Still, while a great ending can save a mediocre show, the corollary is that a lousy ending can tank even a generally OK one- and 18if is only sporadically OK. The final episodes of 18if try to assemble the pieces of story into some coherent struggle of cosmic significance. There's a VERY silly "war" between the witches, and a resolution of another matter- Katsumi's sister's OWN "Sleeping Beauty" syndrome- that's pure anticlimax. There's some muddled Judeo-Christian theology thrown in (though I'd certainly grant that a lot of "traditional" religious views aren't exactly feminist), and ONCE AGAIN I couldn't figure out exactly how what we've seen really RESOLVED things, but I guess you can't argue with success...
Probably the thing you'll most remember about this show is the "dreamy" bit of electronica that opens it, called "Enter the Red Doors." As was generally true here, I found this more interesting than necessarily enjoyable.
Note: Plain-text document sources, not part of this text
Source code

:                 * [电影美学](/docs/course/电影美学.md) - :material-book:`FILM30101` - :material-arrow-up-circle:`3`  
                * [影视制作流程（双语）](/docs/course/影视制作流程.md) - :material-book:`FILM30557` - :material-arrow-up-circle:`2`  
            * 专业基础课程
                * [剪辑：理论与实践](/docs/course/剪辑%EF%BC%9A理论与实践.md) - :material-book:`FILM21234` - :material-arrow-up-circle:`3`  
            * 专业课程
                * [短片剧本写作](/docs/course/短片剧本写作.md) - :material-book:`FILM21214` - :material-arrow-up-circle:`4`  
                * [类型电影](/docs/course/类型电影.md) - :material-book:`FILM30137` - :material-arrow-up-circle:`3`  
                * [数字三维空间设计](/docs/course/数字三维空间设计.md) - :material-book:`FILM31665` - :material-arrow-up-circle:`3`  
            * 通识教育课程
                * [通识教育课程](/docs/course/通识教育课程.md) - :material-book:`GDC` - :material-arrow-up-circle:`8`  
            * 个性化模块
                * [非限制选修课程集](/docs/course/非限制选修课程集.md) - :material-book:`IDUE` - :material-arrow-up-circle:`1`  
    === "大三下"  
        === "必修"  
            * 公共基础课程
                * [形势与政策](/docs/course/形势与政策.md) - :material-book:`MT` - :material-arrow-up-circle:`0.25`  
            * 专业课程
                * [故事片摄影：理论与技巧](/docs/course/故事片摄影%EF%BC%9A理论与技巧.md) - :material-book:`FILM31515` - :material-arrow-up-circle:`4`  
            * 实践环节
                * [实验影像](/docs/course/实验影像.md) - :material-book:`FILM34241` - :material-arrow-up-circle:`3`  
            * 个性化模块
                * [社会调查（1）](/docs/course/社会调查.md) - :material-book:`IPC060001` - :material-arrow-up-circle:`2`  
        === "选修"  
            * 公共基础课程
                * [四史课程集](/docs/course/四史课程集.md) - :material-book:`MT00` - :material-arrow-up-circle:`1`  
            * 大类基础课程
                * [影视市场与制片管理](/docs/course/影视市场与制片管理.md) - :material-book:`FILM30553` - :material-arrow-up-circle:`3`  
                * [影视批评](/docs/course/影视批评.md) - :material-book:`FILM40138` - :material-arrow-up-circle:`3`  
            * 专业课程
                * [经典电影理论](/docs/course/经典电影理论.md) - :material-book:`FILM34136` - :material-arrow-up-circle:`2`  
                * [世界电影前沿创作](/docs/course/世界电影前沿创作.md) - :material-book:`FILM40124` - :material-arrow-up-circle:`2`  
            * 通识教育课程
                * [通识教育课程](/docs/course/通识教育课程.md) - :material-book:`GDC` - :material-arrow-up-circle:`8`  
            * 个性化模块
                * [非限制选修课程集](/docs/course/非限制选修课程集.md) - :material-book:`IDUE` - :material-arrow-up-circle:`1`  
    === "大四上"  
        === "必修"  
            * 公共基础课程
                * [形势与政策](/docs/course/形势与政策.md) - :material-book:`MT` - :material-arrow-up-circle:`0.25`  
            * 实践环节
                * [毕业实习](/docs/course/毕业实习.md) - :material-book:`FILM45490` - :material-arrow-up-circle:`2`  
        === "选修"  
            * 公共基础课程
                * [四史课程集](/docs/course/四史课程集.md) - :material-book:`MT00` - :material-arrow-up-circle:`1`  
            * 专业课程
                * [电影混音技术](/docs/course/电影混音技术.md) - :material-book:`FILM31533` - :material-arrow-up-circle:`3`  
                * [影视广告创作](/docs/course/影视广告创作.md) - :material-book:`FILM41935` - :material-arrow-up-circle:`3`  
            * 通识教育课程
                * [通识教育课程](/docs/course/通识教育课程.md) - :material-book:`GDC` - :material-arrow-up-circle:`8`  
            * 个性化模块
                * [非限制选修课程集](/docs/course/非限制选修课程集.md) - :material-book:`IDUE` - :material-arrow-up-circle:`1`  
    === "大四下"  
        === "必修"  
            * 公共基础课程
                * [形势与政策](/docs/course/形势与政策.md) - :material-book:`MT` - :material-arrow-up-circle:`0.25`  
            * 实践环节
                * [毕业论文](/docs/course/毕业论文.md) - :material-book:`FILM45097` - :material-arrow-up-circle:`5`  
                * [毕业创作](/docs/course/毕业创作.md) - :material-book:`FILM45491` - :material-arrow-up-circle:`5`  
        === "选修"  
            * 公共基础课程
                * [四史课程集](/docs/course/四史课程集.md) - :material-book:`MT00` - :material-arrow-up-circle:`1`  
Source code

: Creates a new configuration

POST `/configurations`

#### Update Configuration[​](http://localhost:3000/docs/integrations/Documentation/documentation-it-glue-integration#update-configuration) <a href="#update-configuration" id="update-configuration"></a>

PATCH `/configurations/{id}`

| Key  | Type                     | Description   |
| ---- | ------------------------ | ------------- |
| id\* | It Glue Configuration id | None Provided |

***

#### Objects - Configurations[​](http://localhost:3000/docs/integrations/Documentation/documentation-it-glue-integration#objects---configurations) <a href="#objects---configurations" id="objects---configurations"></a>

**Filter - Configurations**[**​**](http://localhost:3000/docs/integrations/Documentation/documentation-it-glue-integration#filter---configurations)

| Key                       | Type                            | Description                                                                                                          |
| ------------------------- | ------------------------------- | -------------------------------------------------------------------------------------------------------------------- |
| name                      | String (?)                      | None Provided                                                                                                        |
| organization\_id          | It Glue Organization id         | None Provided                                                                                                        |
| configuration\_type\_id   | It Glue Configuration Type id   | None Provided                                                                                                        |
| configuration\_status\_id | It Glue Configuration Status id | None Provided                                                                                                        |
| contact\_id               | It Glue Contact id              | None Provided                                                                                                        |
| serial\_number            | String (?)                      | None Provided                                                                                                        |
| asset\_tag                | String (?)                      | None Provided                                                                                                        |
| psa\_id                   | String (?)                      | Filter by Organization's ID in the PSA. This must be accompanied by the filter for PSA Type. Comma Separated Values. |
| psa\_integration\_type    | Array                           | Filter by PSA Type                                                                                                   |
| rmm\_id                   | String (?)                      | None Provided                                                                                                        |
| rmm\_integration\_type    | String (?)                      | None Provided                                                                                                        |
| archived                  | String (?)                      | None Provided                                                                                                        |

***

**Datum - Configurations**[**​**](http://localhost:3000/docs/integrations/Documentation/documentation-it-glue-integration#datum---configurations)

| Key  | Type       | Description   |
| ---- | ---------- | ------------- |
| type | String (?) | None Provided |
A frankly embarrassing ending, and a hero that I thought, viewed objectively, as being of very little help AT ALL, even if the girls dug him. Some of the dream art is interesting, but if you're looking for surreal imagery, Genius Party has more (and better) graphics. OK, SOMETIMES it wasn't too bad, I suppose. The Recommendations are admittedly disparate, but like The Blind Men and the Elephant, different aspects of the show reminded me of different things. — Allen Moody
Recommended Audience: The episode with the vengeful girl that filled Haruto with admiration (#2) has most of the corner on the violence, while Ep. 9 has the nudity and other fanservice, including some LITERALLY scatological imagery; both of these episodes I'd call for 16+, so I'll call the series that overall, even though most of the rest of the show would be fine for 14+.
Version(s) Viewed: Streaming on Crunchyroll.